[Work required] No picture belongs in the copy. Repeat each line below exactly.

[Records for the task]
++++++

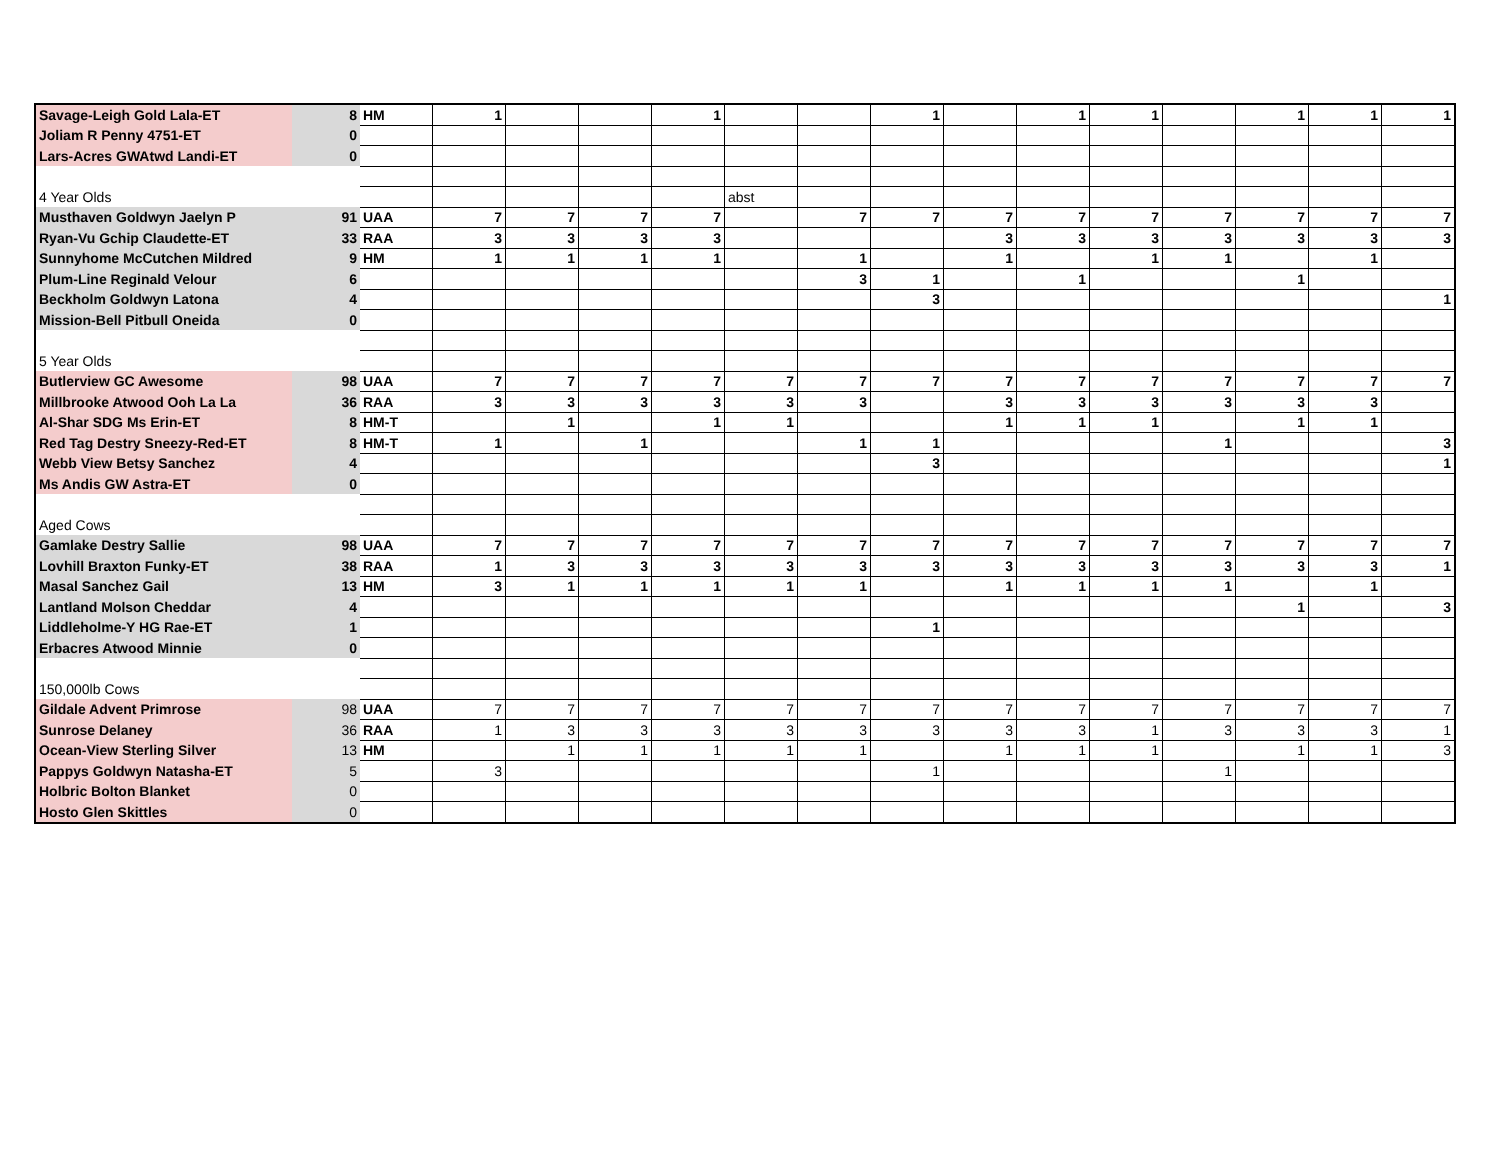| Savage-Leigh Gold Lala-ET | 8 | HM | 1 | | | 1 | | | 1 | | 1 | 1 | | 1 | 1 | 1 |
| Joliam R Penny 4751-ET | 0 | | | | | | | | | | | | | | | |
| Lars-Acres GWAtwd Landi-ET | 0 | | | | | | | | | | | | | | | |
| 4 Year Olds | | | | | | | abst | | | | | | | | | |
| Musthaven Goldwyn Jaelyn P | 91 | UAA | 7 | 7 | 7 | 7 | | 7 | 7 | 7 | 7 | 7 | 7 | 7 | 7 | 7 |
| Ryan-Vu Gchip Claudette-ET | 33 | RAA | 3 | 3 | 3 | 3 | | | | 3 | 3 | 3 | 3 | 3 | 3 | 3 |
| Sunnyhome McCutchen Mildred | 9 | HM | 1 | 1 | 1 | 1 | | 1 | | 1 | | 1 | 1 | | 1 | |
| Plum-Line Reginald Velour | 6 | | | | | | | 3 | 1 | | 1 | | | 1 | | |
| Beckholm Goldwyn Latona | 4 | | | | | | | | 3 | | | | | | | 1 |
| Mission-Bell Pitbull Oneida | 0 | | | | | | | | | | | | | | | |
| 5 Year Olds | | | | | | | | | | | | | | | | |
| Butlerview GC Awesome | 98 | UAA | 7 | 7 | 7 | 7 | 7 | 7 | 7 | 7 | 7 | 7 | 7 | 7 | 7 | 7 |
| Millbrooke Atwood Ooh La La | 36 | RAA | 3 | 3 | 3 | 3 | 3 | 3 | | 3 | 3 | 3 | 3 | 3 | 3 | |
| Al-Shar SDG Ms Erin-ET | 8 | HM-T | | 1 | | 1 | 1 | | | 1 | 1 | 1 | | 1 | 1 | |
| Red Tag Destry Sneezy-Red-ET | 8 | HM-T | 1 | | 1 | | | 1 | 1 | | | | 1 | | | 3 |
| Webb View Betsy Sanchez | 4 | | | | | | | | 3 | | | | | | | 1 |
| Ms Andis GW Astra-ET | 0 | | | | | | | | | | | | | | | |
| Aged Cows | | | | | | | | | | | | | | | | |
| Gamlake Destry Sallie | 98 | UAA | 7 | 7 | 7 | 7 | 7 | 7 | 7 | 7 | 7 | 7 | 7 | 7 | 7 | 7 |
| Lovhill Braxton Funky-ET | 38 | RAA | 1 | 3 | 3 | 3 | 3 | 3 | 3 | 3 | 3 | 3 | 3 | 3 | 3 | 1 |
| Masal Sanchez Gail | 13 | HM | 3 | 1 | 1 | 1 | 1 | 1 | | 1 | 1 | 1 | 1 | | 1 | |
| Lantland Molson Cheddar | 4 | | | | | | | | | | | | | 1 | | 3 |
| Liddleholme-Y HG Rae-ET | 1 | | | | | | | | 1 | | | | | | | |
| Erbacres Atwood Minnie | 0 | | | | | | | | | | | | | | | |
| 150,000lb Cows | | | | | | | | | | | | | | | | |
| Gildale Advent Primrose | 98 | UAA | 7 | 7 | 7 | 7 | 7 | 7 | 7 | 7 | 7 | 7 | 7 | 7 | 7 | 7 |
| Sunrose Delaney | 36 | RAA | 1 | 3 | 3 | 3 | 3 | 3 | 3 | 3 | 3 | 1 | 3 | 3 | 3 | 1 |
| Ocean-View Sterling Silver | 13 | HM | | 1 | 1 | 1 | 1 | 1 | | 1 | 1 | 1 | | 1 | 1 | 3 |
| Pappys Goldwyn Natasha-ET | 5 | | 3 | | | | | | 1 | | | | 1 | | | |
| Holbric Bolton Blanket | 0 | | | | | | | | | | | | | | | |
| Hosto Glen Skittles | 0 | | | | | | | | | | | | | | | |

++++++

[Exercise solution]
| Savage-Leigh Gold Lala-ET | 8 | HM | 1 | | | 1 | | | 1 | | 1 | 1 | | 1 | 1 | 1 |
| Joliam R Penny 4751-ET | 0 | | | | | | | | | | | | | | | |
| Lars-Acres GWAtwd Landi-ET | 0 | | | | | | | | | | | | | | | |
| 4 Year Olds | | | | | | | abst | | | | | | | | | |
| Musthaven Goldwyn Jaelyn P | 91 | UAA | 7 | 7 | 7 | 7 | | 7 | 7 | 7 | 7 | 7 | 7 | 7 | 7 | 7 |
| Ryan-Vu Gchip Claudette-ET | 33 | RAA | 3 | 3 | 3 | 3 | | | | 3 | 3 | 3 | 3 | 3 | 3 | 3 |
| Sunnyhome McCutchen Mildred | 9 | HM | 1 | 1 | 1 | 1 | | 1 | | 1 | | 1 | 1 | | 1 | |
| Plum-Line Reginald Velour | 6 | | | | | | | 3 | 1 | | 1 | | | 1 | | |
| Beckholm Goldwyn Latona | 4 | | | | | | | | 3 | | | | | | | 1 |
| Mission-Bell Pitbull Oneida | 0 | | | | | | | | | | | | | | | |
| 5 Year Olds | | | | | | | | | | | | | | | | |
| Butlerview GC Awesome | 98 | UAA | 7 | 7 | 7 | 7 | 7 | 7 | 7 | 7 | 7 | 7 | 7 | 7 | 7 | 7 |
| Millbrooke Atwood Ooh La La | 36 | RAA | 3 | 3 | 3 | 3 | 3 | 3 | | 3 | 3 | 3 | 3 | 3 | 3 | |
| Al-Shar SDG Ms Erin-ET | 8 | HM-T | | 1 | | 1 | 1 | | | 1 | 1 | 1 | | 1 | 1 | |
| Red Tag Destry Sneezy-Red-ET | 8 | HM-T | 1 | | 1 | | | 1 | 1 | | | | 1 | | | 3 |
| Webb View Betsy Sanchez | 4 | | | | | | | | 3 | | | | | | | 1 |
| Ms Andis GW Astra-ET | 0 | | | | | | | | | | | | | | | |
| Aged Cows | | | | | | | | | | | | | | | | |
| Gamlake Destry Sallie | 98 | UAA | 7 | 7 | 7 | 7 | 7 | 7 | 7 | 7 | 7 | 7 | 7 | 7 | 7 | 7 |
| Lovhill Braxton Funky-ET | 38 | RAA | 1 | 3 | 3 | 3 | 3 | 3 | 3 | 3 | 3 | 3 | 3 | 3 | 3 | 1 |
| Masal Sanchez Gail | 13 | HM | 3 | 1 | 1 | 1 | 1 | 1 | | 1 | 1 | 1 | 1 | | 1 | |
| Lantland Molson Cheddar | 4 | | | | | | | | | | | | | 1 | | 3 |
| Liddleholme-Y HG Rae-ET | 1 | | | | | | | | 1 | | | | | | | |
| Erbacres Atwood Minnie | 0 | | | | | | | | | | | | | | | |
| 150,000lb Cows | | | | | | | | | | | | | | | | |
| Gildale Advent Primrose | 98 | UAA | 7 | 7 | 7 | 7 | 7 | 7 | 7 | 7 | 7 | 7 | 7 | 7 | 7 | 7 |
| Sunrose Delaney | 36 | RAA | 1 | 3 | 3 | 3 | 3 | 3 | 3 | 3 | 3 | 1 | 3 | 3 | 3 | 1 |
| Ocean-View Sterling Silver | 13 | HM | | 1 | 1 | 1 | 1 | 1 | | 1 | 1 | 1 | | 1 | 1 | 3 |
| Pappys Goldwyn Natasha-ET | 5 | | 3 | | | | | | 1 | | | | 1 | | | |
| Holbric Bolton Blanket | 0 | | | | | | | | | | | | | | | |
| Hosto Glen Skittles | 0 | | | | | | | | | | | | | | | |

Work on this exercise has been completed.